Dia justru lebih ke-terkejut mendengar ucapan Adrian.
Maksudnya apa? Apa yang ingin disampaikan Adrian sebenarnya? Melihat Andara kebingungan dan suasana terasa tegang, Adrian pun menyambung ucapannya kembali.
"Maksudku, layani aku saja. Ya? Andara? Aku akan bayar kamu sekaligus kutanggung semua biaya rumah sakit dan mungkin suatu hari nanti … aku akan menikahimu." Adrian serius soal itu.
Andara semakin syok mendengarnya. Apakah lelaki yang berani menyetubuhi tubuhny aini serius dengan ucapannya atau tidak?
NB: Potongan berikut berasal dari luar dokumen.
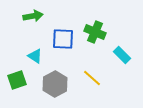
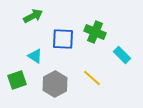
green arrow: rotated 18 degrees counterclockwise
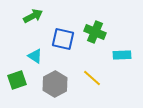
blue square: rotated 10 degrees clockwise
cyan rectangle: rotated 48 degrees counterclockwise
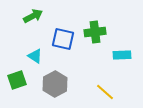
green cross: rotated 30 degrees counterclockwise
yellow line: moved 13 px right, 14 px down
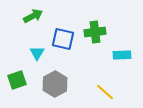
cyan triangle: moved 2 px right, 3 px up; rotated 28 degrees clockwise
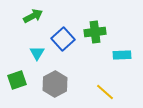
blue square: rotated 35 degrees clockwise
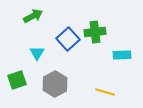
blue square: moved 5 px right
yellow line: rotated 24 degrees counterclockwise
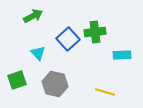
cyan triangle: moved 1 px right; rotated 14 degrees counterclockwise
gray hexagon: rotated 20 degrees counterclockwise
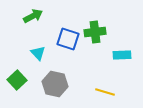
blue square: rotated 30 degrees counterclockwise
green square: rotated 24 degrees counterclockwise
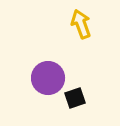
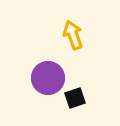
yellow arrow: moved 8 px left, 11 px down
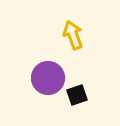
black square: moved 2 px right, 3 px up
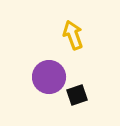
purple circle: moved 1 px right, 1 px up
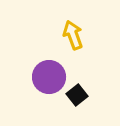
black square: rotated 20 degrees counterclockwise
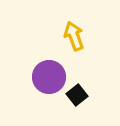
yellow arrow: moved 1 px right, 1 px down
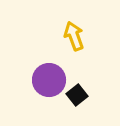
purple circle: moved 3 px down
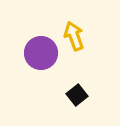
purple circle: moved 8 px left, 27 px up
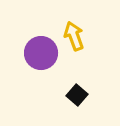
black square: rotated 10 degrees counterclockwise
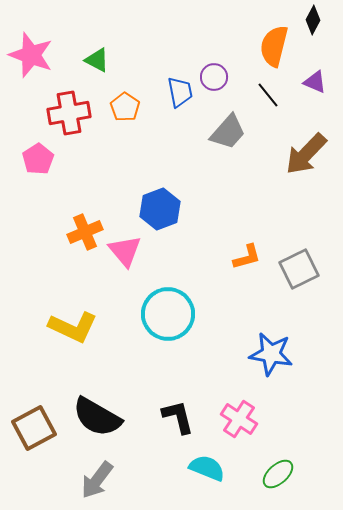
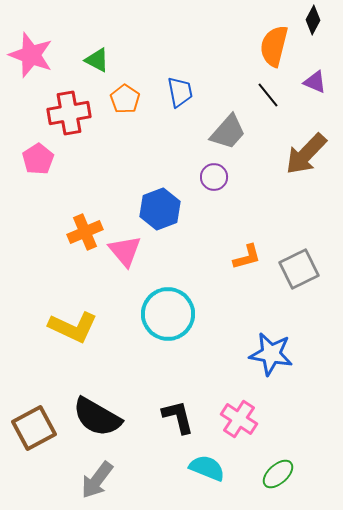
purple circle: moved 100 px down
orange pentagon: moved 8 px up
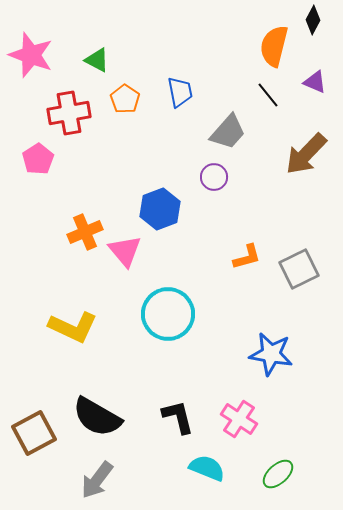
brown square: moved 5 px down
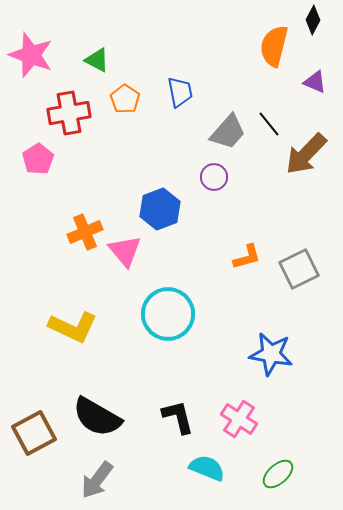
black line: moved 1 px right, 29 px down
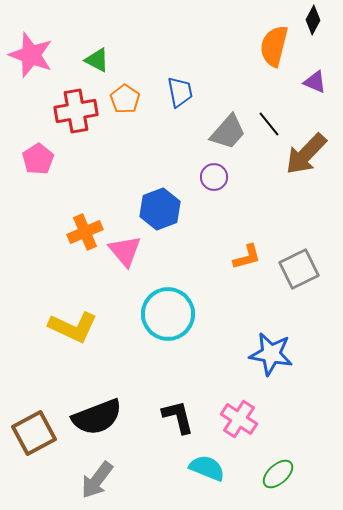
red cross: moved 7 px right, 2 px up
black semicircle: rotated 51 degrees counterclockwise
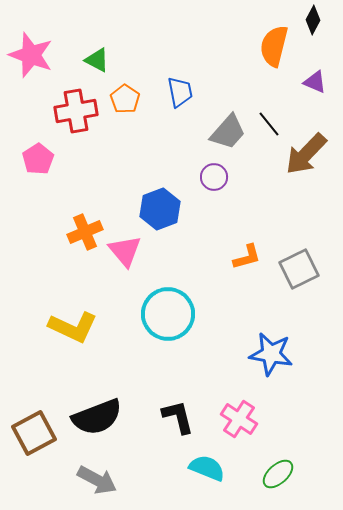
gray arrow: rotated 99 degrees counterclockwise
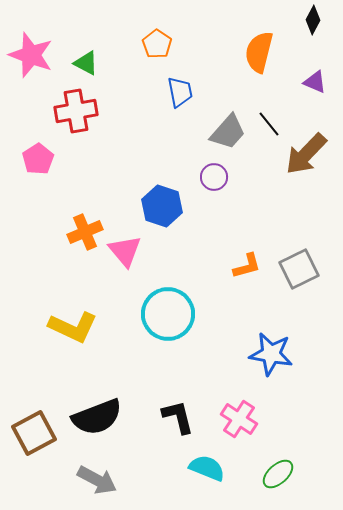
orange semicircle: moved 15 px left, 6 px down
green triangle: moved 11 px left, 3 px down
orange pentagon: moved 32 px right, 55 px up
blue hexagon: moved 2 px right, 3 px up; rotated 21 degrees counterclockwise
orange L-shape: moved 9 px down
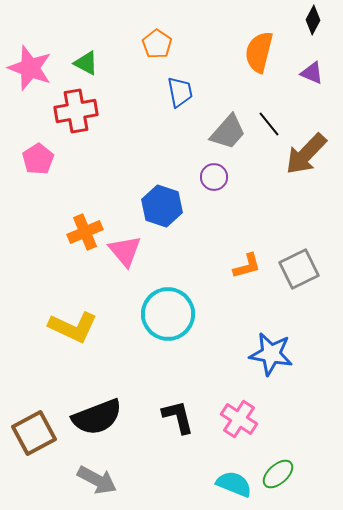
pink star: moved 1 px left, 13 px down
purple triangle: moved 3 px left, 9 px up
cyan semicircle: moved 27 px right, 16 px down
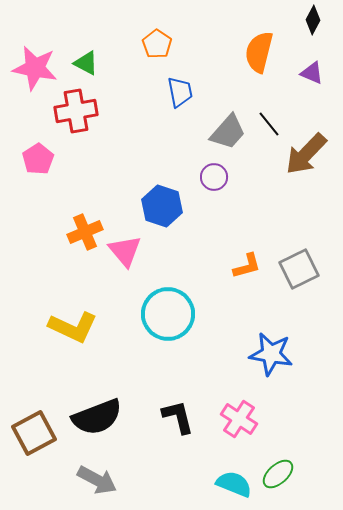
pink star: moved 5 px right; rotated 9 degrees counterclockwise
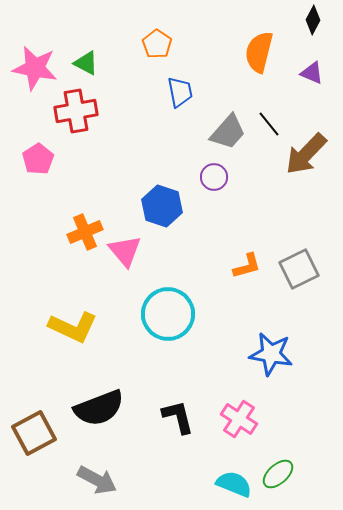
black semicircle: moved 2 px right, 9 px up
Tapi, kenapa dia masih ingin menyetubui Andara? Andara tidak bisa berpikir jernih, tapi dia memang sedang butuh dana untuk biaya rumah sakit.
Lagipula jika menyetujui kesepakatan dengan Adrian sangatlah enak, Andara tidak perlu menjual tubuhnya ke setiap lelaki. Hanya pada Adrian seorang saja.
"Gimana Andara? Kamu mau? Aku juga bisa membantu kuliahmu lagi, aku janji. Aku akan perjuangin kamu, kamu baru cuti kan? Beasiswamu masih bisa selamat, dan jangan pikirin biaya hidup. Semua aku tanggung, aku serius Andara."
Andara menatap Adrian yang sesekali pandangannya berpaling ke jalanan. Dia seolah menemukan ketulusan, meskiupun rasanya ucapan Adrian merendahkan Andara.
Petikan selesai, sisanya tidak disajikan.